Como exemplo do primeiro caso, o pesquisador lembra os polêmicos esforços para a instalação da Termelétrica Carioba 2. “Todos esses projetos têm que ser antecedidos por um amplo esclarecimento à população sobre as conseqüências positivas e, sobretudo, as negativas. A macrorregião de Campinas já é extremamente sofrida do ponto de vista ambiental e estão quase forçando uma situação que turva a tranqüilidade necessária para o cumprimento correto dos estudos de impactos”, critica.

Ainda que se deslocando do monstruoso canteiro de obras em Americana para as gôndolas dos supermercados, a ganância dos espertalhões não arrefece, segundo o engenheiro: “Imediatamente antes da crise, era possível achar uma lâmpada fluo-rescente por até R$ 10,00; hoje, o consumidor não encontra por menos de R$ 20,00 e, às vezes, tem que pagar até R$ 25,00”. Essa seria até a mais prosaica “caracterização de ganho ilícito”, para Cortez. “Esbarramos com sobrepreços em coletores solares e quaisquer equipamentos que possam acarretar economia energética, numa prova de que, sabendo da necessidade e do conseqüente aumento da demanda, há muitos empresários se aproveitando”, denuncia.

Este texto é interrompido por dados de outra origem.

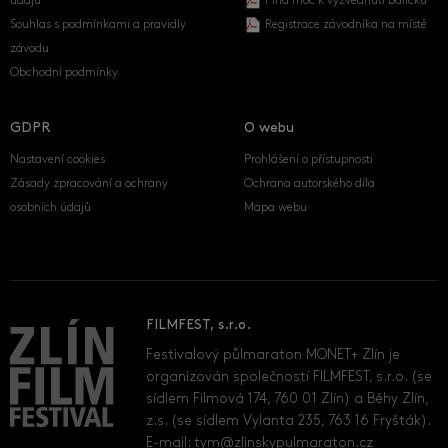
údajů
Plná moc k vyzvednutí balíčku
Souhlas s podmínkami a pravidly
Registrace závodníka na místě
závodu
Obchodní podmínky
GDPR
O webu
Nastavení cookies
Prohlášení o přístupnosti
Zásady zpracování a ochrany
Ochrana autorského díla
osobních údajů
Mapa webu
FILMFEST, s.r.o.
Festivalový půlmaraton MONET+ Zlín je
organizován společností FILMFEST, s.r.o. (se
sídlem Filmová 174, 760 01 Zlín) a Běhy Zlín,
z.s. (se sídlem Vylanta 235, 763 16 Fryšták).
E-mail:
tym@zlinskypulmaraton.cz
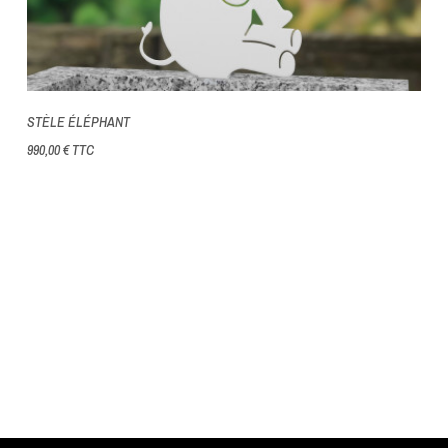
STÈLE ÉLÉPHANT
990,00 €
TTC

Guerra ao chuveiro – A essa altura, o coordenador do Nipe se vê obrigado a apontar outra falta de iniciativa das autoridades públicas: “Há medidas que o governo já poderia ter começado a implantar. Uma delas é exatamente a difusão do coletor solar como fonte alternativa de energia, que no prazo de alguns anos reduziria ao máximo ou, até quem sabe, praticamente eliminaria o uso do chuveiro elétrico”. Para reforçar sua argumentação, Cortez se reporta ao pronunciamento do professor Secundino Soares Filho, da Faculdade de Engenharia Elétrica e da Computação (FEEC), que durante a mesa-redonda afirmou que os quilowatts “devorados” por cada chuveiro elétrico correspondem a até 9% de toda a energia consumida no País. “Mesmo que haja um custo inicial, imagine o benefício quando se pensa no atendimento de 20 milhões de residências”, sugere.

E ele propõe até uma forma de pulverizar esse custo no mercado consumidor “num prazo de quatro ou cinco anos”. Bastaria seguir a trilha de países como Estados Unidos e Canadá, onde, de acordo com o especialista, à medida que optam por tecnologias econômicas, as populações usufruem de créditos fiscais. “Vou comprar um coletor solar que, no Brasil, custa R$ 1,2 mil. Mas aí, o governo desempenha o papel de parceiro, bancando de 30% a 40% do preço final”. Cortez ressalva que, por mais que a idéia lembre o histórico Proálcool, aquele foi um incentivo direcionado para um segmento da economia. “O que estou defendendo é abrir essa possibilidade para a sociedade em geral”.